The Seekers 1968 Farewell Show

I post this with some trepidation. Either you, dear reader, will have some appreciation–or at least tolerance–for the music of the 60’s folk movement…or you will not.

If so, you’ll find the Seekers’ 1968 farewell show a treat, dubious attempts at humor aside.

The Seekers formed in Melbourne, Australia in 1962. After immigrating to England in ’64 a string of worldwide hits followed. Their music was a somewhat sugar-sprinkled hybrid, perhaps too close to pop for some folk purists, but it was a winning sound that earned them the distinction of being the first Australian act to land in the top 5 in England and the U.S. as well as their home country.

Just four years later, though, lead singer Judith Durham announced her intention to leave the Seekers for a solo career, and the group called it quits.

Their final performance together was shown live by the BBC in the form of this special, called Farewell the Seekers. It drew an estimated 10 million viewers, a testament to just how well-loved the group were in England and elsewhere.

The mode of music they specialized in is as out of fashion as Durham’s dress. But there’s no denying the talent on display here, or the timelessness of some of these songs.

Fans of singing competition TV shows like The X Factor and American Idol have been brainwashed, frankly, into thinking that a great singer is measured by the level of histrionics in a performance, or the number of notes, other than the ones on the page, that a song is adorned with. Judith Durham’s purity of voice and seemingly effortless performance–the way she gets out of the way of a great song instead of imposing herself on it–is a lesson in how it once was done, and still is by the best ones. Celine Dion is gifted. Durham is a great singer.

seeker

See also: https://edcyphers.com/2017/06/27/video-of-the-week-silver-threads-and-golden-anniversaries-the-seekers-celebrate-50-years/

 

9 Comments (+add yours?)

  1. Zack Cyphers
    Oct 29, 2012 @ 12:28:45

    “I’ll Never Find Another You” is one that’s burned into my childhood from you or Grandpap playing it. What a warm, optimistic and comforting harmony. The jangly guitar and upright bass definitely create a beautiful sound that hasn’t been in style for a long time. I won’t say that that this should still be popular, necessarily, but I think we’re all better off for this music having existed.

    Reply

  2. Zack Cyphers
    Oct 29, 2012 @ 12:35:07

    Oh man! “Morningtown”! I’m reliving my childhood again!

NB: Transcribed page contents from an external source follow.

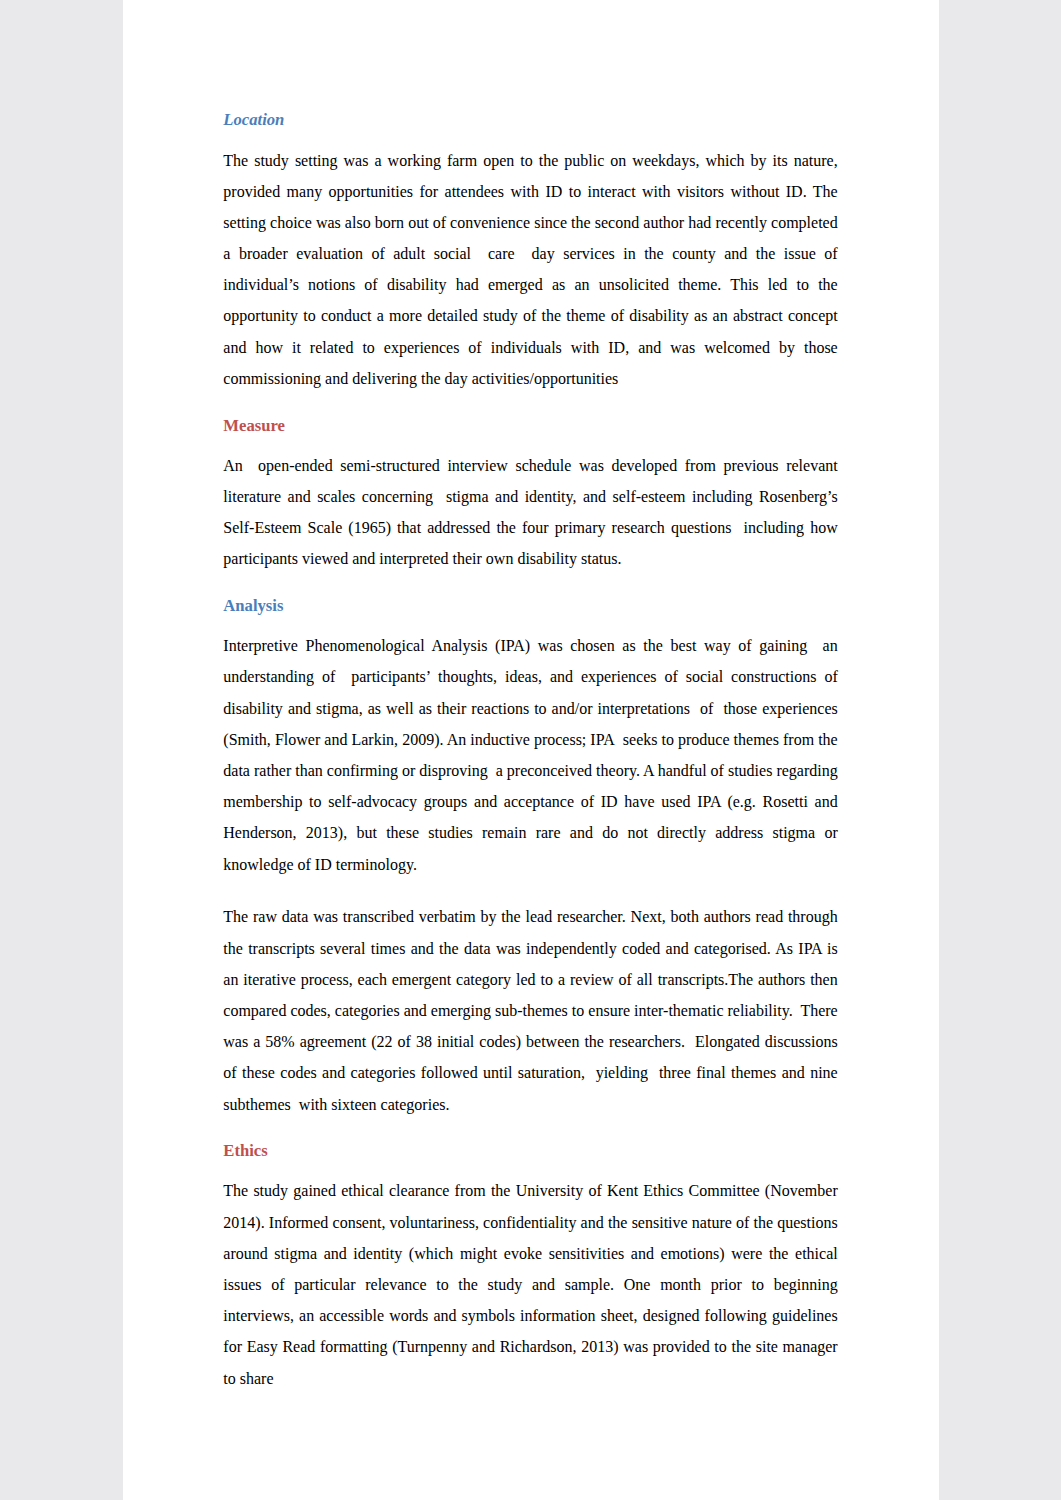Location
The study setting was a working farm open to the public on weekdays, which by its nature, provided many opportunities for attendees with ID to interact with visitors without ID. The setting choice was also born out of convenience since the second author had recently completed a broader evaluation of adult social care day services in the county and the issue of individual’s notions of disability had emerged as an unsolicited theme. This led to the opportunity to conduct a more detailed study of the theme of disability as an abstract concept and how it related to experiences of individuals with ID, and was welcomed by those commissioning and delivering the day activities/opportunities
Measure
An open-ended semi-structured interview schedule was developed from previous relevant literature and scales concerning stigma and identity, and self-esteem including Rosenberg’s Self-Esteem Scale (1965) that addressed the four primary research questions including how participants viewed and interpreted their own disability status.
Analysis
Interpretive Phenomenological Analysis (IPA) was chosen as the best way of gaining an understanding of participants’ thoughts, ideas, and experiences of social constructions of disability and stigma, as well as their reactions to and/or interpretations of those experiences (Smith, Flower and Larkin, 2009). An inductive process; IPA seeks to produce themes from the data rather than confirming or disproving a preconceived theory. A handful of studies regarding membership to self-advocacy groups and acceptance of ID have used IPA (e.g. Rosetti and Henderson, 2013), but these studies remain rare and do not directly address stigma or knowledge of ID terminology.
The raw data was transcribed verbatim by the lead researcher. Next, both authors read through the transcripts several times and the data was independently coded and categorised. As IPA is an iterative process, each emergent category led to a review of all transcripts.The authors then compared codes, categories and emerging sub-themes to ensure inter-thematic reliability. There was a 58% agreement (22 of 38 initial codes) between the researchers. Elongated discussions of these codes and categories followed until saturation, yielding three final themes and nine subthemes with sixteen categories.
Ethics
The study gained ethical clearance from the University of Kent Ethics Committee (November 2014). Informed consent, voluntariness, confidentiality and the sensitive nature of the questions around stigma and identity (which might evoke sensitivities and emotions) were the ethical issues of particular relevance to the study and sample. One month prior to beginning interviews, an accessible words and symbols information sheet, designed following guidelines for Easy Read formatting (Turnpenny and Richardson, 2013) was provided to the site manager to share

I forgot about that one. This is so cool.

    Reply

    • Ed Cyphers
      Oct 29, 2012 @ 12:37:49

      So glad you can appreciate them Zack. I have lately come to love “Rattler” too. And “Love is Kind, Love is Wine” is one I used to ask my dad to play for me when I was quite little.

      And Judy can really play piano too!

      Reply

  3. Zack Cyphers
    Oct 29, 2012 @ 13:00:06

    Hmm, that’s weird. Maybe if I refresh my browser it will register.
    One more thing- I love how in “Morningtown Ride” they make the fiddle sound like a train whistle.
    What is the song that comes after that one? Is it called “A World of Our Own”? Oh man! There are so many good songs here!